Ackman backed his theory with a $27m bet on financial instruments whose value rocketed when investors scrambled to protect themselves against companies defaulting. He made a profit of $2.6bn in the market turmoil and then used the profits to buy shares in companies that Ackman thought were undervalued.

He ran a high profile $1bn campaign claiming that the nutritional supplements maker Herbalife was a crooked pyramid scheme. The campaign backfired badly, leaving Ackman nursing losses and handing big profits to those who opposed him.

His big winning bet this year – which ranks as one of the most lucrative trades in history – has helped Pershing to a 62.8% gain over the course of 2020 up to the end of November. The fund also made a 58% gain in 2019, after years in which the bet against Herbalife had dragged back profits.

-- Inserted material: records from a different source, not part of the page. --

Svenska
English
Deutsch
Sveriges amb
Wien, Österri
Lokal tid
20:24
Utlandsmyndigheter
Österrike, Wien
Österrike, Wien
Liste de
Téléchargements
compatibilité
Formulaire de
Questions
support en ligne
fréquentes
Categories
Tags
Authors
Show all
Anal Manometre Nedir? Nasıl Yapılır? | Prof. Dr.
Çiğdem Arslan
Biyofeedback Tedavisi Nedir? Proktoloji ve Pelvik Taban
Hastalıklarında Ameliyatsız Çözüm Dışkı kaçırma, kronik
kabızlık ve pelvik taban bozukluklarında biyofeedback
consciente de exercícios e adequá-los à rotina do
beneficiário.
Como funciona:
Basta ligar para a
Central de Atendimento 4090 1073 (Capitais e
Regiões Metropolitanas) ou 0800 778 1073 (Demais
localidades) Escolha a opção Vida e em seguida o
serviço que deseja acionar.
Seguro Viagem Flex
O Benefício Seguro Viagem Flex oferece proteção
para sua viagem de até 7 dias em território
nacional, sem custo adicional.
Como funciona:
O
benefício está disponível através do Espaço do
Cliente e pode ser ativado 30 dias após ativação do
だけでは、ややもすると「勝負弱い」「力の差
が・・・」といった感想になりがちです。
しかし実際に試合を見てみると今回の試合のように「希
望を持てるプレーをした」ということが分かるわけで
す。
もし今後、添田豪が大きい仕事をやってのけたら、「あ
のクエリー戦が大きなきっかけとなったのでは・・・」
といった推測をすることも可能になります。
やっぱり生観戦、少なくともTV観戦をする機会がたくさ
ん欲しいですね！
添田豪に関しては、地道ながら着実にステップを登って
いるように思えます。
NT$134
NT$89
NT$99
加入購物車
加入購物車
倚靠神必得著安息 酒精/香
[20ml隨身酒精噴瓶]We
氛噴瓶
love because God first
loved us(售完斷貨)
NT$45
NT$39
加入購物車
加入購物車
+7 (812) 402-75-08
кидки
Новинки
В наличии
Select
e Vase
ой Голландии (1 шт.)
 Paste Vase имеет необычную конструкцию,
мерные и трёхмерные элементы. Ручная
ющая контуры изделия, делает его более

Last month Ackman said he had repeated his previous bet that US corporate fortunes would decline in a “challenging time” before vaccines against Covid-19 are widely available in the world’s largest economies. However, he also added that he eventually expected “a robust recovery”.

Hedge funds rarely run listed companies, in part because of stricter disclosure requirements. However, a large proportion of US and UK pension funds already have significant exposure to the hedge fund sector via direct investments.

Many pension funds automatically invest in all of the companies included in the FTSE 100 index, meaning elevation to the top tier is generally accompanied by a flurry of big investors buying stakes.

Pershing Square Holdings will take the FTSE-100 place of Homeserve, the home repair business, which only joined the index in March.